Repeat every line of text in the data below word for word, and leave the pictures out of your answer.

INFORMATION PROVIDED →
***

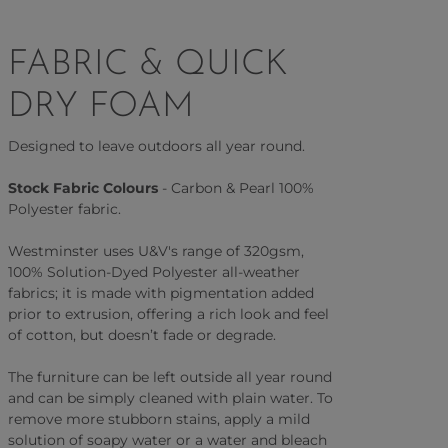
FABRIC & QUICK
DRY FOAM
Designed to leave outdoors all year round.
Stock Fabric Colours
- Carbon & Pearl 100%
Polyester fabric.
Westminster uses U&V's range of 320gsm,
100% Solution-Dyed Polyester all-weather
fabrics; it is made with pigmentation added
prior to extrusion, offering a rich look and feel
of cotton, but doesn’t fade or degrade.
The furniture can be left outside all year round
and can be simply cleaned with plain water. To
remove more stubborn stains, apply a mild
solution of soapy water or a water and bleach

***

TASK RESPONSE →
FABRIC & QUICK
DRY FOAM
Designed to leave outdoors all year round.
Stock Fabric Colours
- Carbon & Pearl 100%
Polyester fabric.
Westminster uses U&V's range of 320gsm,
100% Solution-Dyed Polyester all-weather
fabrics; it is made with pigmentation added
prior to extrusion, offering a rich look and feel
of cotton, but doesn’t fade or degrade.
The furniture can be left outside all year round
and can be simply cleaned with plain water. To
remove more stubborn stains, apply a mild
solution of soapy water or a water and bleach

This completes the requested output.